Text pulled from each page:
......

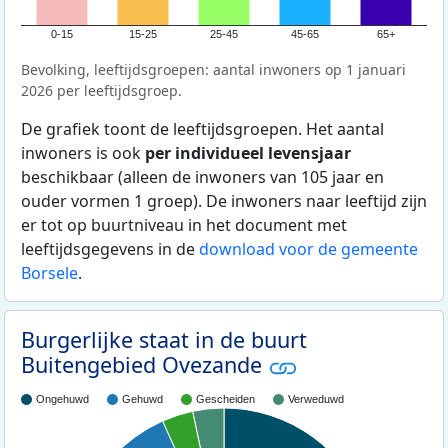
0-15
15-25
25-45
45-65
65+
Bevolking, leeftijdsgroepen: aantal inwoners op 1 januari
2026 per leeftijdsgroep.
De grafiek toont de leeftijdsgroepen. Het aantal
inwoners is ook
per individueel levensjaar
beschikbaar (alleen de inwoners van 105 jaar en
ouder vormen 1 groep). De inwoners naar leeftijd zijn
er tot op buurtniveau in het document met
leeftijdsgegevens in de
download voor de gemeente
Borsele
.
Burgerlijke staat in de buurt
Buitengebied Ovezande
Ongehuwd
Gehuwd
Gescheiden
Verweduwd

......

▸ **Exercise objective**: Rework the lines above into a Markdown table with the columns "Row" and "Text," numbering each row and skipping any blank lines. Leave the pictures out of your answer.

▸ **Answer below**:
| Row | Text |
|---|---|
| 1 | 0-15 |
| 2 | 15-25 |
| 3 | 25-45 |
| 4 | 45-65 |
| 5 | 65+ |
| 6 | Bevolking, leeftijdsgroepen: aantal inwoners op 1 januari |
| 7 | 2026 per leeftijdsgroep. |
| 8 | De grafiek toont de leeftijdsgroepen. Het aantal |
| 9 | inwoners is ook |
| 10 | per individueel levensjaar |
| 11 | beschikbaar (alleen de inwoners van 105 jaar en |
| 12 | ouder vormen 1 groep). De inwoners naar leeftijd zijn |
| 13 | er tot op buurtniveau in het document met |
| 14 | leeftijdsgegevens in de |
| 15 | download voor de gemeente |
| 16 | Borsele |
| 17 | . |
| 18 | Burgerlijke staat in de buurt |
| 19 | Buitengebied Ovezande |
| 20 | Ongehuwd |
| 21 | Gehuwd |
| 22 | Gescheiden |
| 23 | Verweduwd |